## [Data excerpt]
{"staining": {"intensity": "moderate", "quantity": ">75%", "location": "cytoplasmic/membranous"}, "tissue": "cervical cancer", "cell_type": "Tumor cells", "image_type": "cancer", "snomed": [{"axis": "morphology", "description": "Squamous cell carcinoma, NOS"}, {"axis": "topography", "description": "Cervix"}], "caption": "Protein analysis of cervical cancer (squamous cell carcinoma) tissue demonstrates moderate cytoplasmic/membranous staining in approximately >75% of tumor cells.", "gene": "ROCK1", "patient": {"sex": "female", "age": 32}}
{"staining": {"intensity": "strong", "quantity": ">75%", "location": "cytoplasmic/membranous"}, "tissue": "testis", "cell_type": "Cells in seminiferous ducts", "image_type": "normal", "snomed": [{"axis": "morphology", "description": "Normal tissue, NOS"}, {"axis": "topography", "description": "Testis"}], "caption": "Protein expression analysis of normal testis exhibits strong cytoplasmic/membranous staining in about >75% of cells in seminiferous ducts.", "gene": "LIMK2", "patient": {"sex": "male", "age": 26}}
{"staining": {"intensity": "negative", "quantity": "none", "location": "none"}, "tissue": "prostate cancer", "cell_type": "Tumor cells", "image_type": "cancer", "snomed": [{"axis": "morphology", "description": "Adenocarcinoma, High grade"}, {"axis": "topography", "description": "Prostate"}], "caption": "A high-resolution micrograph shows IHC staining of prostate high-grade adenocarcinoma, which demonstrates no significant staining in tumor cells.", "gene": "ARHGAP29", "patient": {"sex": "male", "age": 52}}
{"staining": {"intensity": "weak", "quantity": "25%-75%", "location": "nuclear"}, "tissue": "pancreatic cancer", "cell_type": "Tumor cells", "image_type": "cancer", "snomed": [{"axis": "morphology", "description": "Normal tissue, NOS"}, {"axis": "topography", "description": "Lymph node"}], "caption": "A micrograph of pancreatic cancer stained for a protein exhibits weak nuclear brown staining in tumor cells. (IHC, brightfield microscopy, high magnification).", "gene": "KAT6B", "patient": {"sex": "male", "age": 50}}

## [To do]
Whatever else the listing above holds, retype exactly only the lines from the one containing "expression analysis of" to the one containing "high-resolution micrograph shows", both ends kept.

## [Expected answer]
{"staining": {"intensity": "strong", "quantity": ">75%", "location": "cytoplasmic/membranous"}, "tissue": "testis", "cell_type": "Cells in seminiferous ducts", "image_type": "normal", "snomed": [{"axis": "morphology", "description": "Normal tissue, NOS"}, {"axis": "topography", "description": "Testis"}], "caption": "Protein expression analysis of normal testis exhibits strong cytoplasmic/membranous staining in about >75% of cells in seminiferous ducts.", "gene": "LIMK2", "patient": {"sex": "male", "age": 26}}
{"staining": {"intensity": "negative", "quantity": "none", "location": "none"}, "tissue": "prostate cancer", "cell_type": "Tumor cells", "image_type": "cancer", "snomed": [{"axis": "morphology", "description": "Adenocarcinoma, High grade"}, {"axis": "topography", "description": "Prostate"}], "caption": "A high-resolution micrograph shows IHC staining of prostate high-grade adenocarcinoma, which demonstrates no significant staining in tumor cells.", "gene": "ARHGAP29", "patient": {"sex": "male", "age": 52}}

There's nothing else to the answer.